Harry agreed, it was marvelous. Full of smiling faces, though one scarred one was scowling, the beloved deceased from the Order and DA waved at passersby. He'd hugged Hermione harder, gripped Ron's hand more firmly, lingered while kissing Ginny, and spent more time with Teddy after seeing it.
The mural had received so much attention, that another new addition went unnoticed. Luna had completed his request despite N.E.W.T. preparation and the tribute to the fallen. Getting it hung next to Dumbledore's had taken his Cloak, Luna's prior experience at sneaking into the office, and outgoing Headmistress McGonagall's opportune absence.
People who noticed it saw the dim figure of a man hunched over a cauldron. The more perceptive looked harder and they saw deep colors-reds, blues, greens, even purples-in the liberally used black, giving it depth.
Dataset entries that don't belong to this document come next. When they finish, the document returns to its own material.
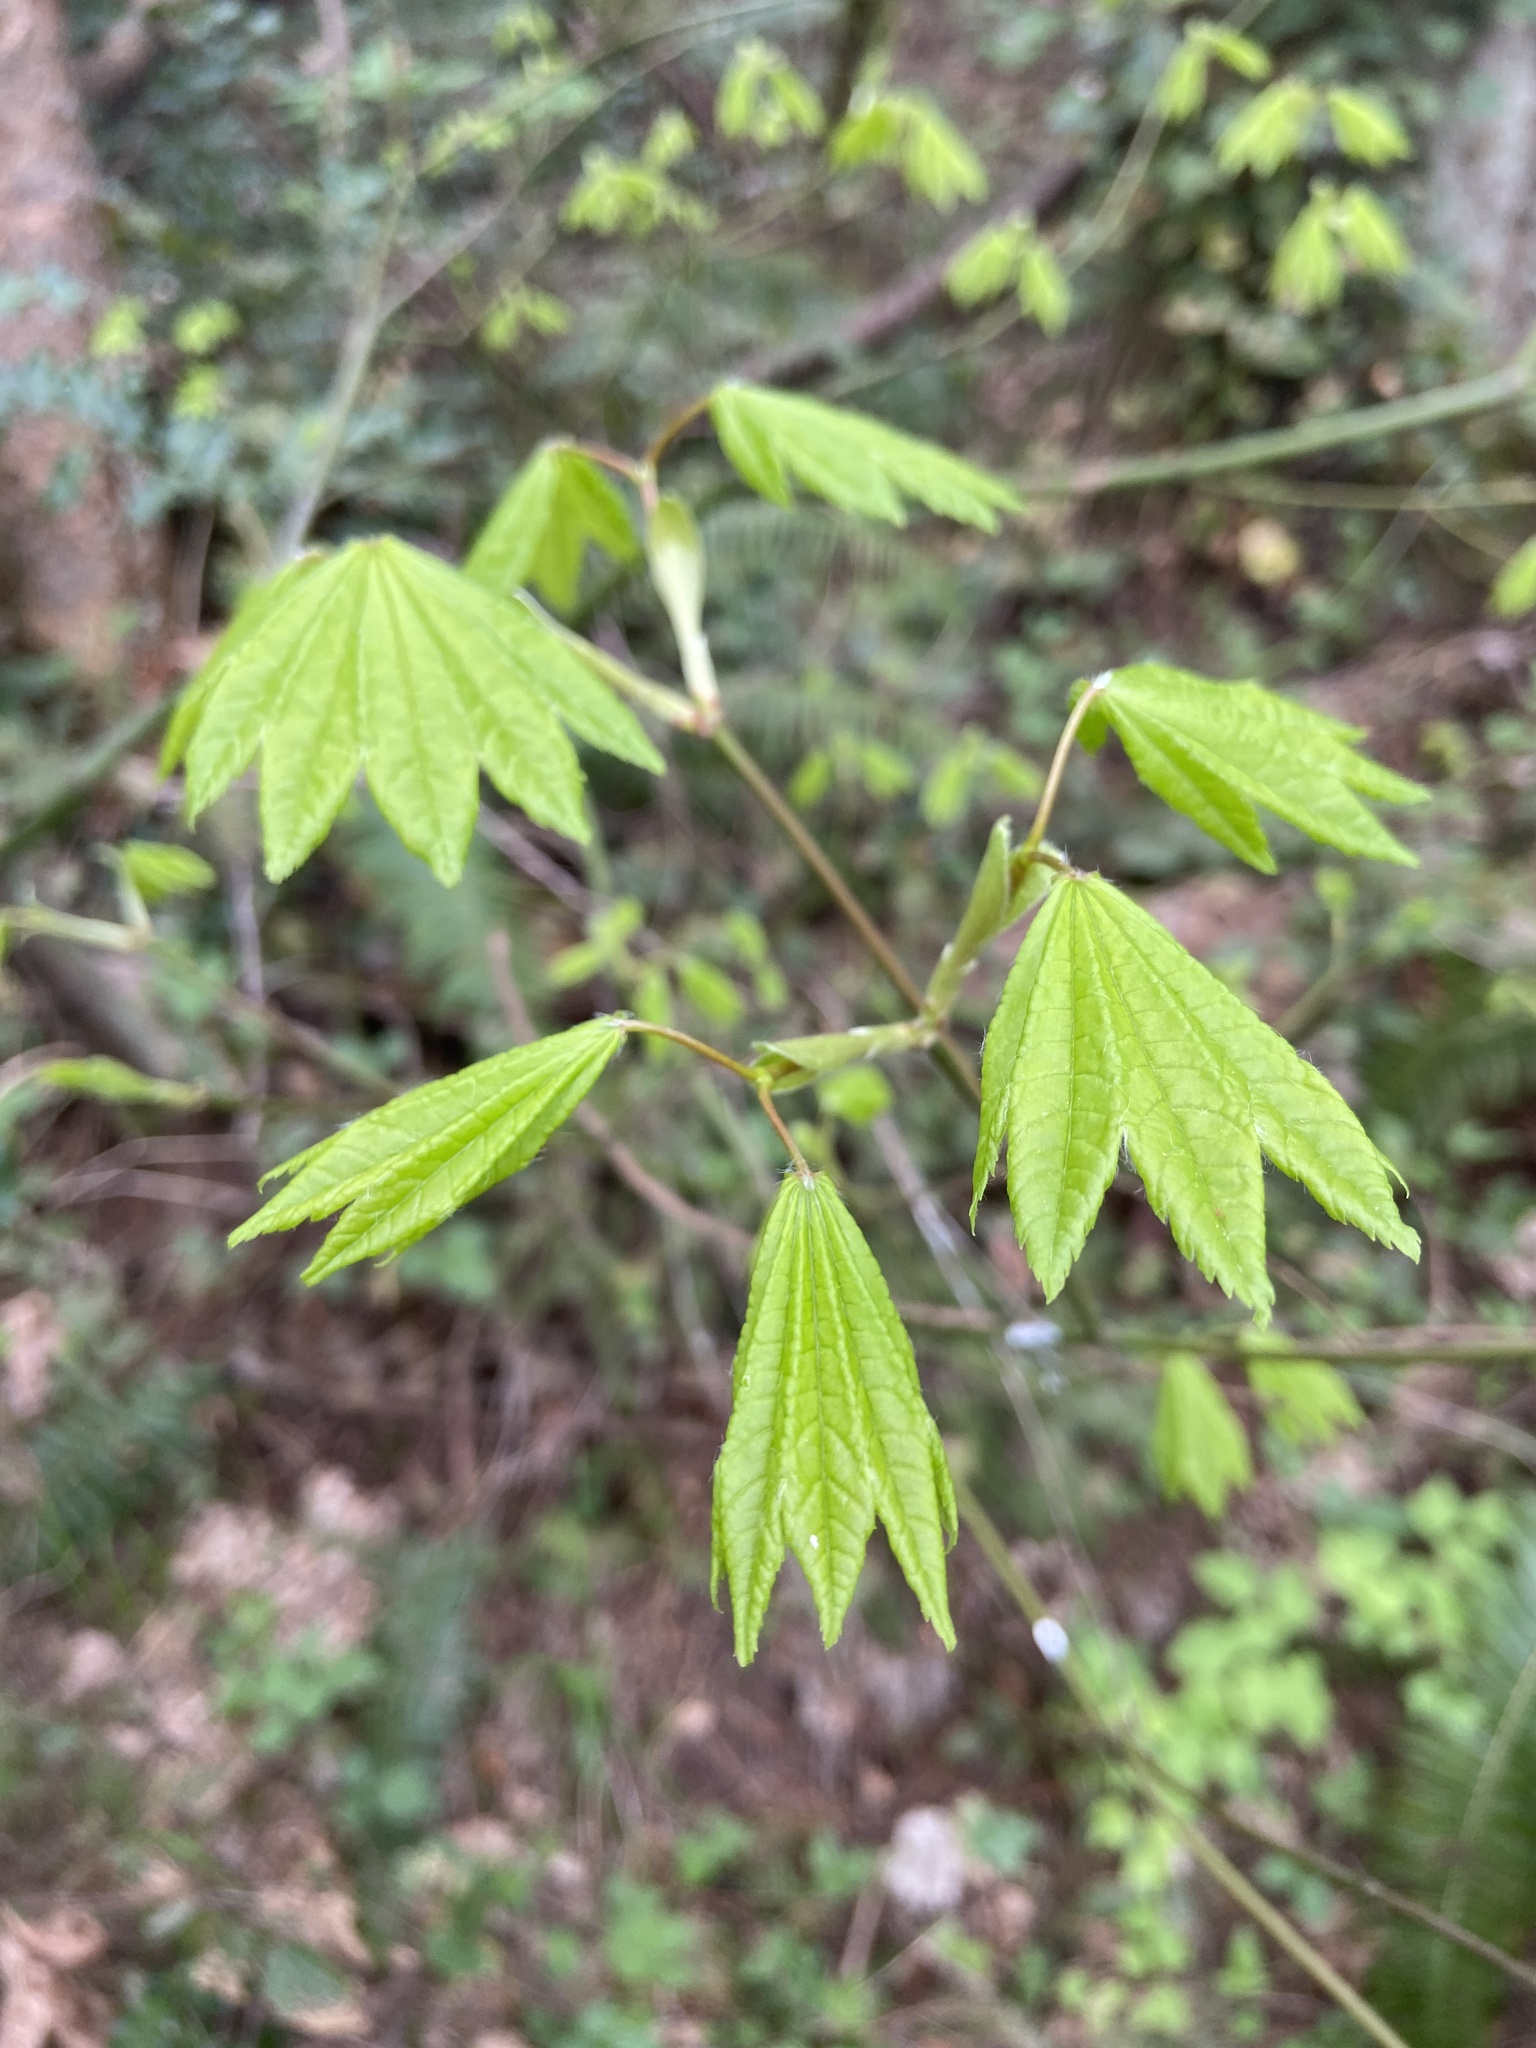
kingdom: Plantae
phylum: Tracheophyta
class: Magnoliopsida
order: Sapindales
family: Sapindaceae
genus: Acer
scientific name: Acer circinatum
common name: Vine maple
The man attentively tended to an emerald potion with golden fumes rising from it. one hand stirred whilst the other annotated passages in the book by his side. Only the most observant saw white petals and the crimson ribbon peeking through pages, marking his place.
Most would refuse to acknowledge it, Harry knew. The truth of Severus Snape was too much for some to accept. His tenure at Hogwarts would always be associated with the darkest days of the Second War. But those who gave the portrait a chance-and the numbers grew every few years-would always see the dark eyes gleam with determination and bravery. Always.